▶ [TASK TO COMPLETE]:
From the entries below, output the line with "00101 Helsinki" and each following line up to and including the line with "Фигурка Темный Ястреб Marvel Universe", exactly as written.

▶ [SUPPLIED RECORDS]:
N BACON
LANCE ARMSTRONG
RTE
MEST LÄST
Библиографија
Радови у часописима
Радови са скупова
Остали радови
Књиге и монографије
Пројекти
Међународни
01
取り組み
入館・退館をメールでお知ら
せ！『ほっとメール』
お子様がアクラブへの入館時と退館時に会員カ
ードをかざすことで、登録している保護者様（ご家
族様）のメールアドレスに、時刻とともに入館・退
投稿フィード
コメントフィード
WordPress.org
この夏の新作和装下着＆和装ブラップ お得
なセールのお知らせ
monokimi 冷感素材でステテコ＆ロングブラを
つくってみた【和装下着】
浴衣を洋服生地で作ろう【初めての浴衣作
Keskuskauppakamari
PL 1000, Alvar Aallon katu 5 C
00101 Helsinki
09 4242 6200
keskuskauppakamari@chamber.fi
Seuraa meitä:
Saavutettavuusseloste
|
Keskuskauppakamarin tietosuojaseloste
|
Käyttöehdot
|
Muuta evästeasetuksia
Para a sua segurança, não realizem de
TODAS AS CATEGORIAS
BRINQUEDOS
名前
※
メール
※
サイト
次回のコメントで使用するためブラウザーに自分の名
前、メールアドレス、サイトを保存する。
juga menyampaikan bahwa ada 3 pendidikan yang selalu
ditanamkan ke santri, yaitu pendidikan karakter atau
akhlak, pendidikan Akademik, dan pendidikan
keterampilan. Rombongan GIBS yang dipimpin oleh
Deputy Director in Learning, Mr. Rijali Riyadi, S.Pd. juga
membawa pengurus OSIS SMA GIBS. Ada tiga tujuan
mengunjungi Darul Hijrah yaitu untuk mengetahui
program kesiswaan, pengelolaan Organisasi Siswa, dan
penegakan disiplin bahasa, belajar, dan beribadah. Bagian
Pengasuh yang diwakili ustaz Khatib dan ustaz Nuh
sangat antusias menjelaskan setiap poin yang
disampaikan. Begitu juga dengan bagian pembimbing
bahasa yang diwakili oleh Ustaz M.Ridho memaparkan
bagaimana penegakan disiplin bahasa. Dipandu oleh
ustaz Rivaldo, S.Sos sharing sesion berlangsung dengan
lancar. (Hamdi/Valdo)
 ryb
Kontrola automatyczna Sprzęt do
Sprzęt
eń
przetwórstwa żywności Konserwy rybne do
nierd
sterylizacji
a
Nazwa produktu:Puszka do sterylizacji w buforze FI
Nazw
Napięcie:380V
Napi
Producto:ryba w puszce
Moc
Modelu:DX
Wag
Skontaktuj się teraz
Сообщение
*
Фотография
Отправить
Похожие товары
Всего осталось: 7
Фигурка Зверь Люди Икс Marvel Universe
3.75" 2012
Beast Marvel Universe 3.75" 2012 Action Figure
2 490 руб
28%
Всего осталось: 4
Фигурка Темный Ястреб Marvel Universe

* * *

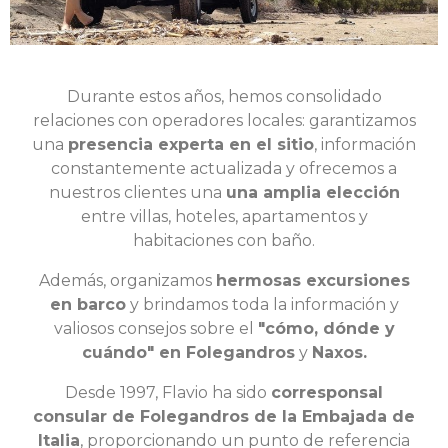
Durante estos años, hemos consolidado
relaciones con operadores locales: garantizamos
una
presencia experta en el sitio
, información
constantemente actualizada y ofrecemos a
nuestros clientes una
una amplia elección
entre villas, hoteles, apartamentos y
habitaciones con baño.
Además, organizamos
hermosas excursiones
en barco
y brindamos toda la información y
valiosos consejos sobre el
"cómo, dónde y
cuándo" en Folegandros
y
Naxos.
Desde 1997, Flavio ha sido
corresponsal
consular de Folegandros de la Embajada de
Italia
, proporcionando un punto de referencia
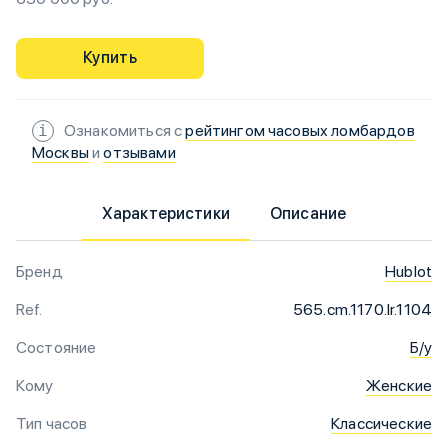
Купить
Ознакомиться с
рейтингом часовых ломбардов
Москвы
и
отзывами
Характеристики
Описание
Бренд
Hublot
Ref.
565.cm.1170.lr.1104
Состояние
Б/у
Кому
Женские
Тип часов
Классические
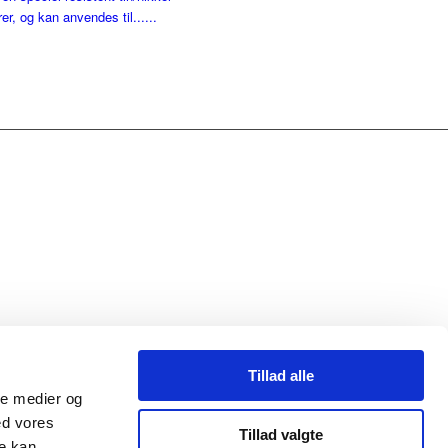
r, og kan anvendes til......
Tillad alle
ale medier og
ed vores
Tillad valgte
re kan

▶ [WRITTEN REPLY]:
00101 Helsinki
09 4242 6200
keskuskauppakamari@chamber.fi
Seuraa meitä:
Saavutettavuusseloste
|
Keskuskauppakamarin tietosuojaseloste
|
Käyttöehdot
|
Muuta evästeasetuksia
Para a sua segurança, não realizem de
TODAS AS CATEGORIAS
BRINQUEDOS
名前
※
メール
※
サイト
次回のコメントで使用するためブラウザーに自分の名
前、メールアドレス、サイトを保存する。
juga menyampaikan bahwa ada 3 pendidikan yang selalu
ditanamkan ke santri, yaitu pendidikan karakter atau
akhlak, pendidikan Akademik, dan pendidikan
keterampilan. Rombongan GIBS yang dipimpin oleh
Deputy Director in Learning, Mr. Rijali Riyadi, S.Pd. juga
membawa pengurus OSIS SMA GIBS. Ada tiga tujuan
mengunjungi Darul Hijrah yaitu untuk mengetahui
program kesiswaan, pengelolaan Organisasi Siswa, dan
penegakan disiplin bahasa, belajar, dan beribadah. Bagian
Pengasuh yang diwakili ustaz Khatib dan ustaz Nuh
sangat antusias menjelaskan setiap poin yang
disampaikan. Begitu juga dengan bagian pembimbing
bahasa yang diwakili oleh Ustaz M.Ridho memaparkan
bagaimana penegakan disiplin bahasa. Dipandu oleh
ustaz Rivaldo, S.Sos sharing sesion berlangsung dengan
lancar. (Hamdi/Valdo)
 ryb
Kontrola automatyczna Sprzęt do
Sprzęt
eń
przetwórstwa żywności Konserwy rybne do
nierd
sterylizacji
a
Nazwa produktu:Puszka do sterylizacji w buforze FI
Nazw
Napięcie:380V
Napi
Producto:ryba w puszce
Moc
Modelu:DX
Wag
Skontaktuj się teraz
Сообщение
*
Фотография
Отправить
Похожие товары
Всего осталось: 7
Фигурка Зверь Люди Икс Marvel Universe
3.75" 2012
Beast Marvel Universe 3.75" 2012 Action Figure
2 490 руб
28%
Всего осталось: 4
Фигурка Темный Ястреб Marvel Universe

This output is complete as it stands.